Mercredi 23 février à 19h30

La communarde André Léo proche des anti-autoritaires de la Fédération Jurassienne de l’Association Internationale des Travailleurs (AIT) est l’autrice de ce texte révolutionnaire. Sous ce nom de plume, formé des prénoms de ses fils, ne se cache plus Léodile Béra, veuve Champseix. Née en 1824 à Lusignan dans la moyenne bourgeoisie, elle est écrivaine, romancière et journaliste. Intellectuelle reconnue, on la compare souvent à George Sand. Mais pour ses détracteurs comme Barbey d’Aurevilly elle est le type même de l’insupportable bas-bleu. Féministe très engagée elle a dénoncé la position subalterne assignée aux femmes dans des romans et des essais au titres évocateurs comme »Un mariage scandaleux », « Un divorce», ou « La femme et les mœurs »). Elle est l’une des fondatrices en 1869 de la « Société pour la revendication des droits de la femme « .

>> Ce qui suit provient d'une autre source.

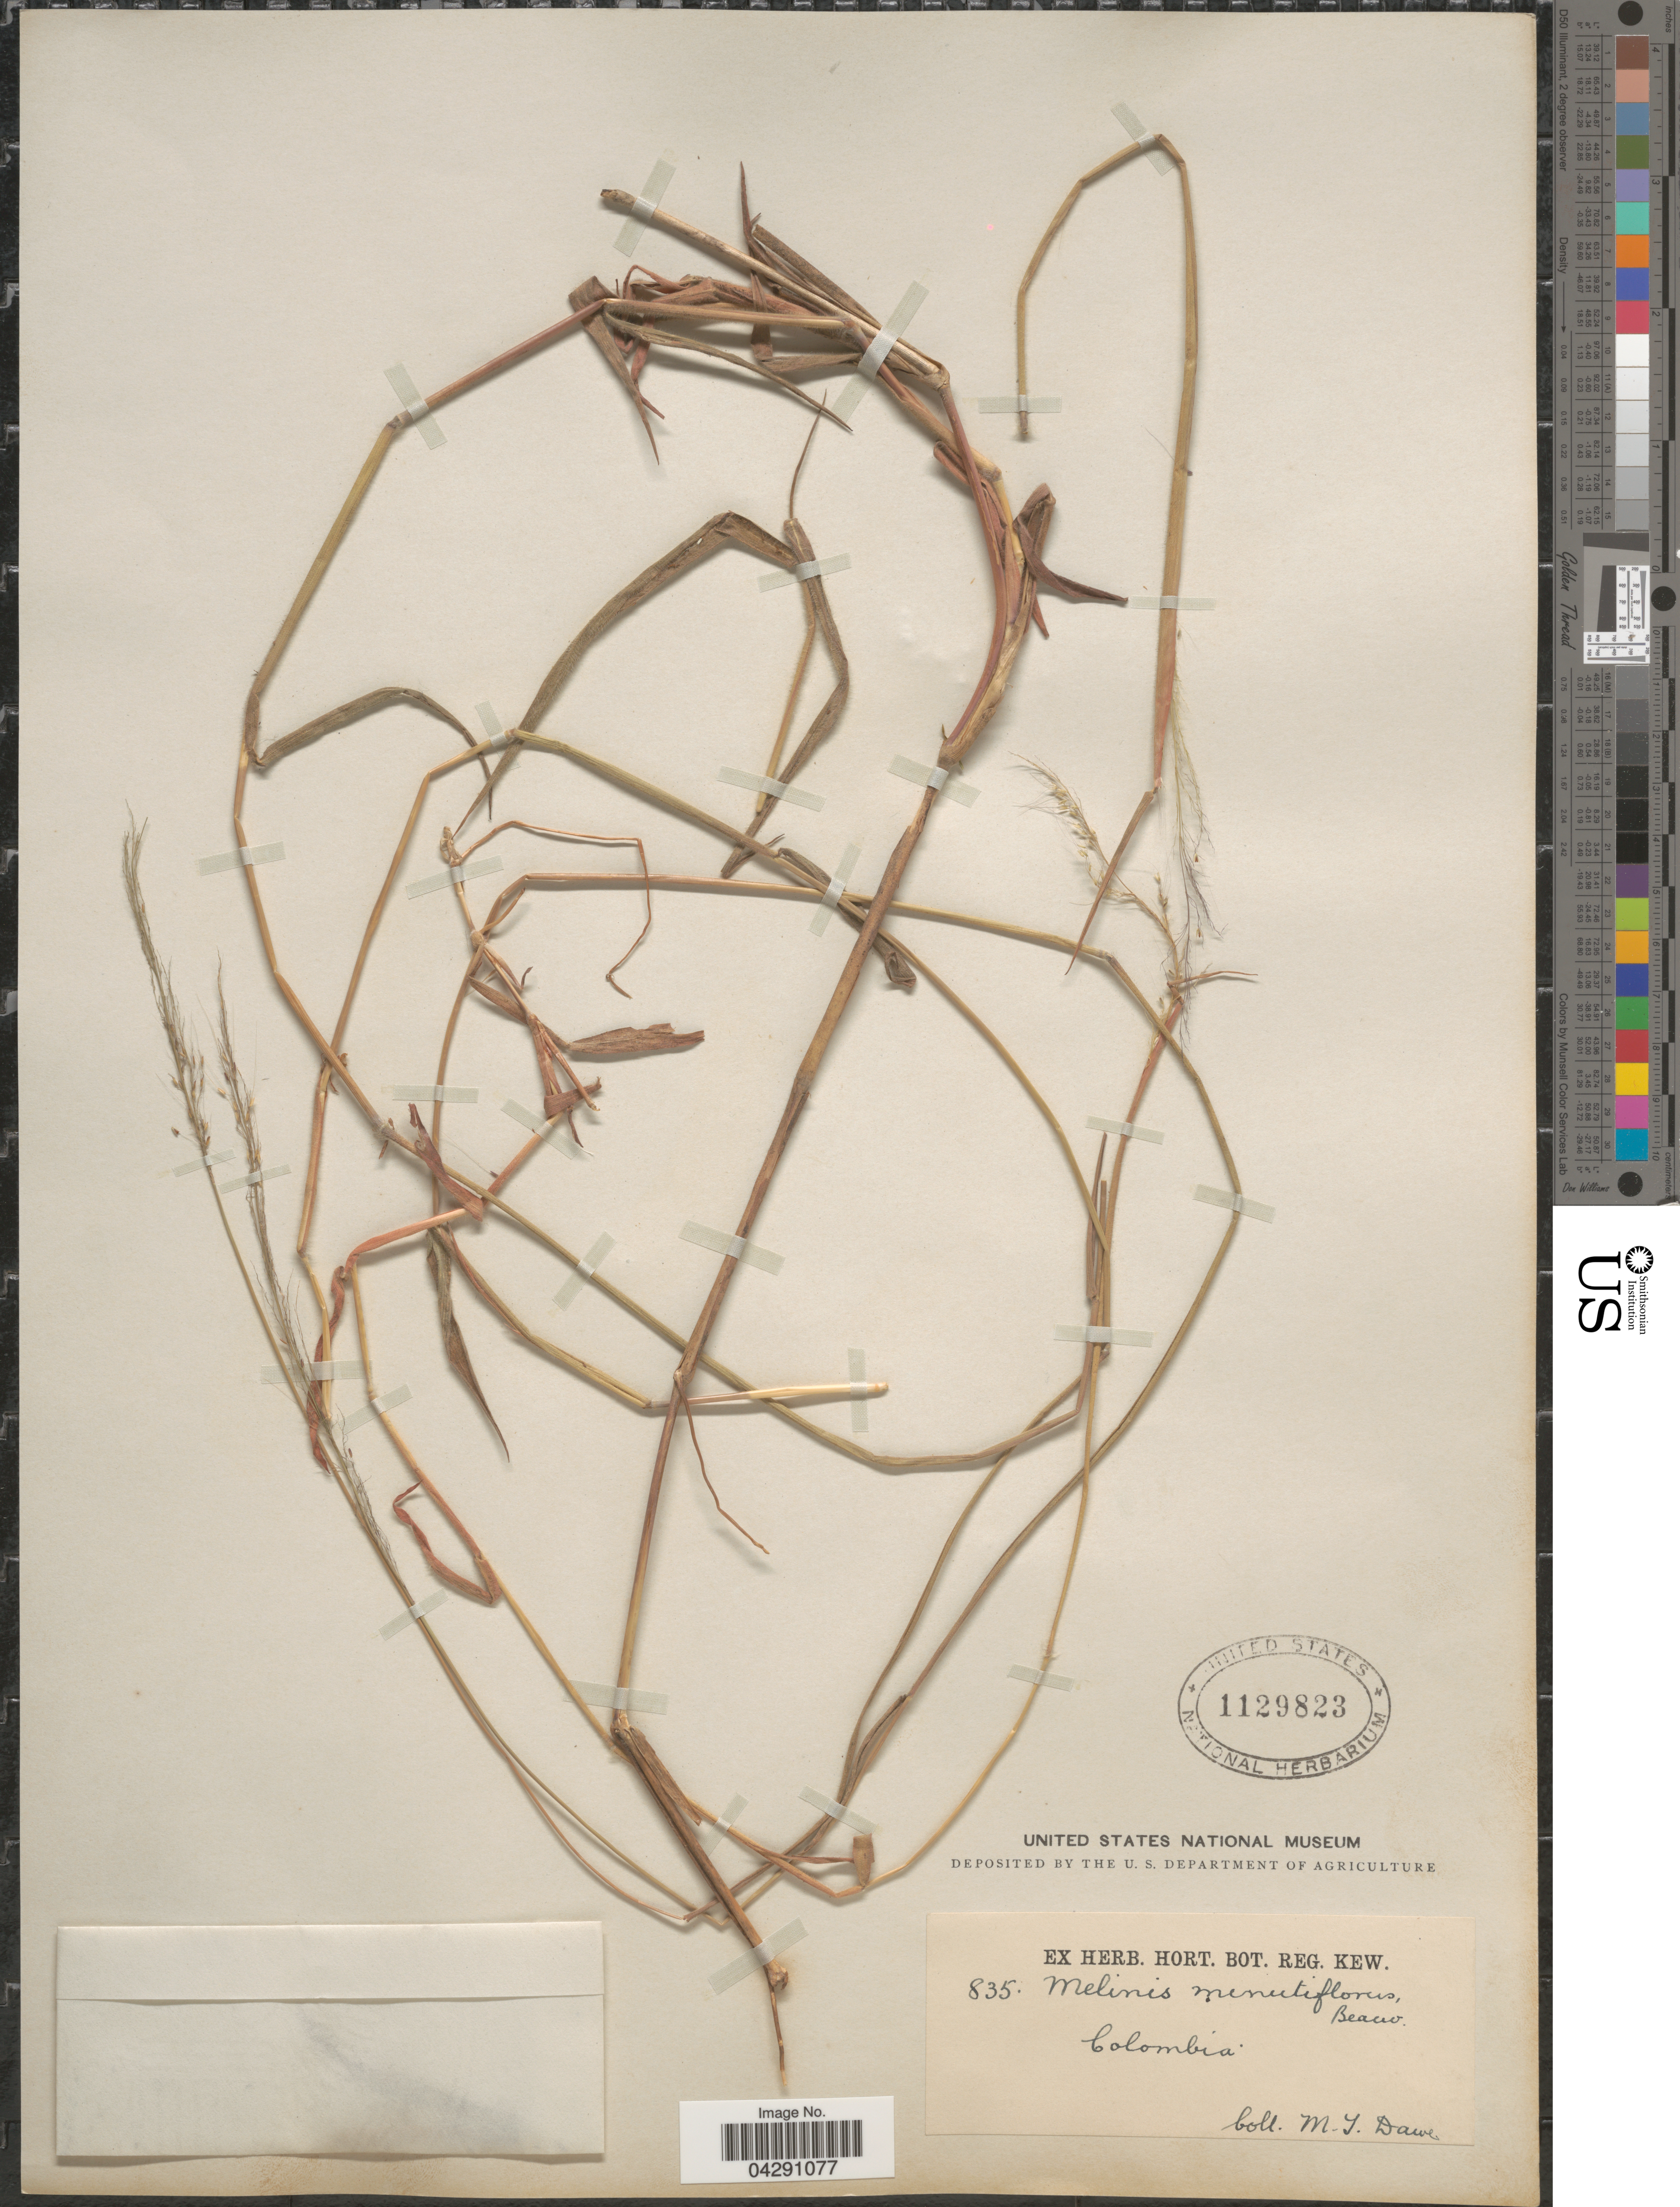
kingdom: Plantae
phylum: Tracheophyta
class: Liliopsida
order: Poales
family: Poaceae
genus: Melinis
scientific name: Melinis minutiflora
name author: P. Beauv.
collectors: M. T. Dawe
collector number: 835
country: Colombia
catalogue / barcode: US 1129823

Elle est aussi socialiste libertaire, prônant un idéal d’égalité qui laisse toute sa place à la liberté. Elle s’oppose au centralisme et à l’autoritarisme de Marx qu’elle compare à Bismarck. Elle a rejoint Paris et la Commune le 4 avril dans l’espoir d’y faire avancer ses idéaux. Elle a obtenu d’être membre d’une Commission féminine de l’enseignement scolaire car elle croit à la nécessité impérieuse d’instruire les femmes pour les émanciper, en particulier de l’emprise catholique. En 38 jours elle a publié plus d’une vingtaine d’articles dans plusieurs journaux. Certains d’un féminisme retentissant comme « La révolution sans la femme » et  » Tous avec toutes », rappelant aux dirigeants de la Commune qu’ils ne peuvent qu’échouer s’ils excluent les femmes des luttes, ou un fameux « Appel aux travailleurs des campagnes », tentative de rapprocher le monde rural des parisiens, contre une division attisée par les Versaillais.

Hélas, la Commune est morte avec le printemps, et elle a dû fuir Paris pour se réfugier en Suisse avec son compagnon Benoit Malon, son texte « La guerre sociale » sera publié par l’imprimerie de James Guillaume, membre fondateur de la section du Locle de l’AIT.